**Stated task:** Reproduce every line of text in the entries below without changing anything, and leave the pictures out of your reply.

**Given entries:**
----
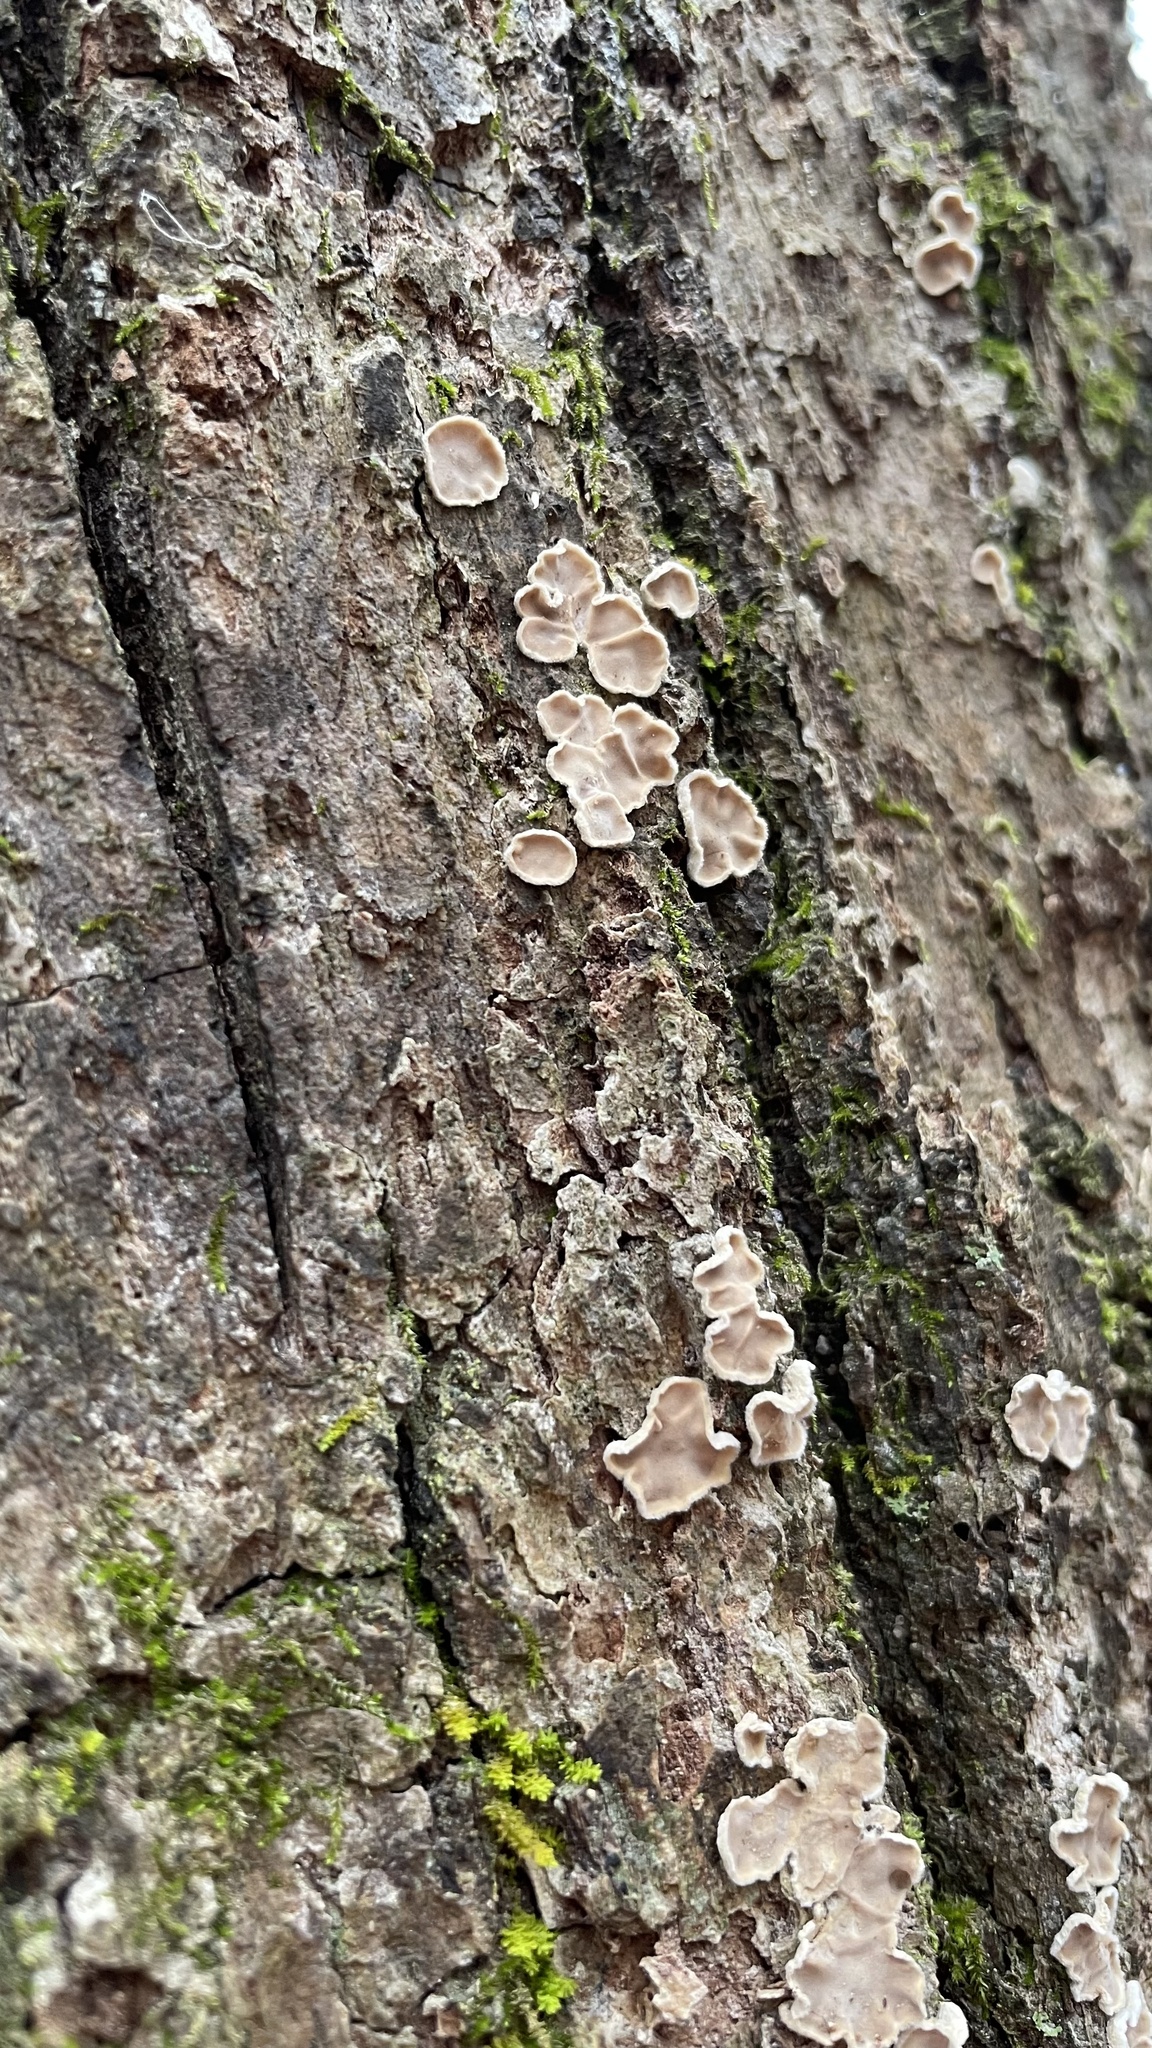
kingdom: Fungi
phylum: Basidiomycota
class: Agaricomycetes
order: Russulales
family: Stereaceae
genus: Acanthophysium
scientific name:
----
**Final answer:**
kingdom: Fungi
phylum: Basidiomycota
class: Agaricomycetes
order: Russulales
family: Stereaceae
genus: Acanthophysium
scientific name:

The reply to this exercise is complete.